These are the warriors that would have been brought to Garnia, I don't see them adapting their traditional methods of warfare or their culture too much, so these pictures show pretty much the kind of armies that would have poured into the Sidhe empire off of the northern steppes when the war between Elf and Man started, and they probably wouldn't have looked too much different a couple generations later when it was all over. I suspect the modern Garnians and their related subcultures have changed significantly in the intervening centuries to greater or lesser degrees, but this is their starting point.
In any pictures with Romans, just pretend they're Elves; same with the severed heads.
could be Romans from that lost legion I want to have follow the last Celts through the gate in hot pursuit...
ReplyDeleteAh, the Legio IX Hispania, lost in Scotland or elsewhere in Britain probably, but historians are unsure what really happened to them. They were crack troops, but Britannia as a province was in disarray when they turned up missing, it is probable they were massacred by the Caledonii and Picts, sometime between 110 and 120AD. My guess would be they were sent as a punitive force against a massing of the tribes north of Hadrian's wall, which probably included a number of Britons unhappy with Roman rule that had escaped to the north, and got caught in the crossover and a much larger force than they were prepared for. Being a crack Roman legion, they retreated in good order and took minimal casualties until they found the other Romans? Possibly by retreating into Dwarven held territory?
ReplyDeletewikipaedia says this under Legio IX Hispana in fiction and popular culture: "Jim Butcher's Codex Alera fantasy series (2004–2009) is populated by the descendants of the Ninth Legion and its camp followers, which had been transported to the continent of Carna"
ReplyDeleteEver heard of this?
Nope, never heard of that series. The author's name sounds familiar though. The idea that a group of Roman Legionaries might get transported to a mythical realm through some magical means though isn't new, Harry Turtledove did it with his "Misplaced Legion" series; which I guess is technically called "The Videssos Cycle". I loved that series and bought each new book as they came out, I even bought the prequel series that was set hundreds of years in the past. I guess there were more books set in that world too, but they were set in a different part, and I never bought or read them, and I've rather strayed from my point. In "The Misplaced Legion", it was a single cohort of Romans and their auxiliaries and one Gaulish chieftain that got transported to Videssos, which was already populated by humans, so they didn't leave much of a mark.
ReplyDeleteI still favor bringing the Romans of Pompeii and Herculaneum over to save them from the eruption of Vesuvius, and having them form the new Roman empire in our alt-Mediterranean, with or without intelligent Apes, although I think the Apes are a cool idea. That also gives us tens of thousands of Romans from all walks of life, and we aren't just talking about Pompeii and Herculaneum, they're just the most popular names, pretty much everything in the shadow of Vesuvius for roughly 10-12 miles to the south and west was destroyed. However that does set the the time of transfer for the Romans at exactly November 23rd, 79 AD.

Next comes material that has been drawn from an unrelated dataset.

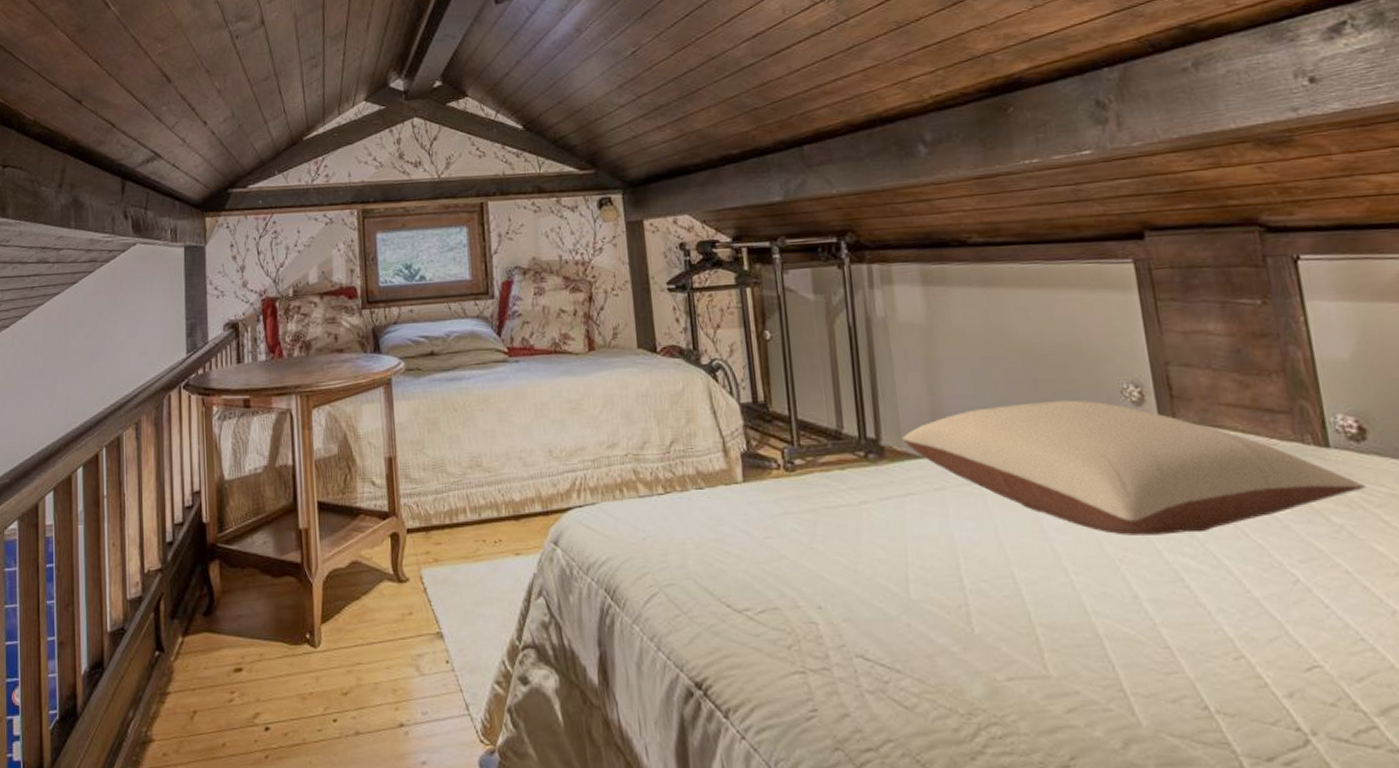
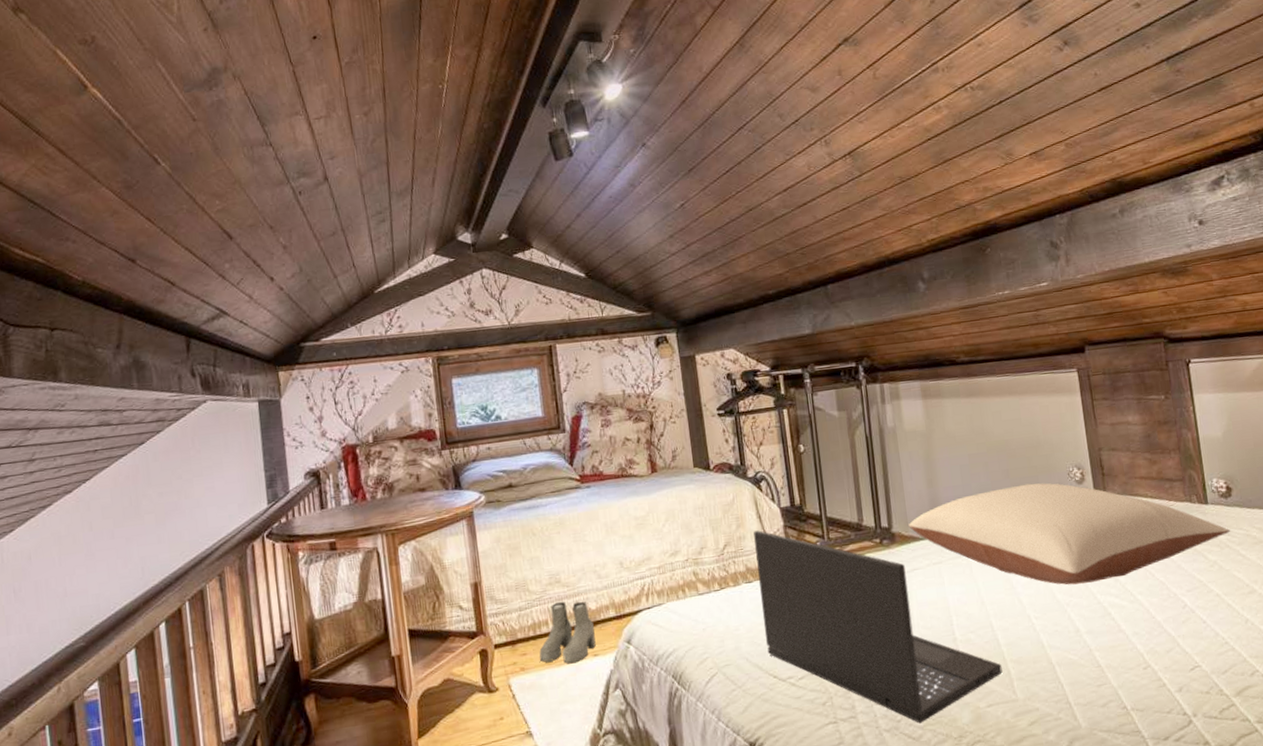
boots: none [455,488,518,559] -> present [539,601,596,663]
laptop: none [706,428,1028,689] -> present [753,530,1003,724]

Now I know we talked about bringing the survivors of Crassus' seven Legions (plus auxiliaries and allies) that were captured by the Parthians, but that just gives you about 10,000 captured soldiers to work with, no women. Being in 53 BC does give them roughly the same amount of time there as the Celts too, which I am not certain I really want.
nah, I like Pompeii and Herculaneum + intelligent apes ruling the New Med with Egyptian Goblins as a vassal state...
ReplyDeleteI still want that legion though - I think they'll mostly get absorbed into the barbarian tribes over time rather than have them find New Rome. Maybe in his dotage a the last survivor can make the trip for some reason...thinking from a perspective of the novels...
Of course this all assumes that we have the crafty Celts figuring out how to make multiple transfers from Earth to Garnia, to rescue more of their brethren from Roman domination, and eventually Viking, Norman, English, French and even, possibly, Spanish domination as the years go by. How long into the timeline do we keep evacuating Celts from Earth to Garnia before the magic stops working and the gates shut down for good? My guess is it will be because Earth is drained of magic and the portals won't open on that end, which doesn't rule out the possibility of a powerfully magical creature like a God (Good or Evil) or one of their extremely powerful servants from being able to go to Earth and bring something, someone, or some tribe to Garnia on their own, that's how the first Saxons got here after all, and it was a powerful servant of the Darkness that "fooled" the first Celts with false prophecies into their quest to save themselves from the Roman Yoke, although they did use an Elven gate to get there.
ReplyDeleteSo I guess we have to ask, when does Earth's Mana battery run dry? Because every culture that comes after that is brought by some powerful entity and not via a working gate.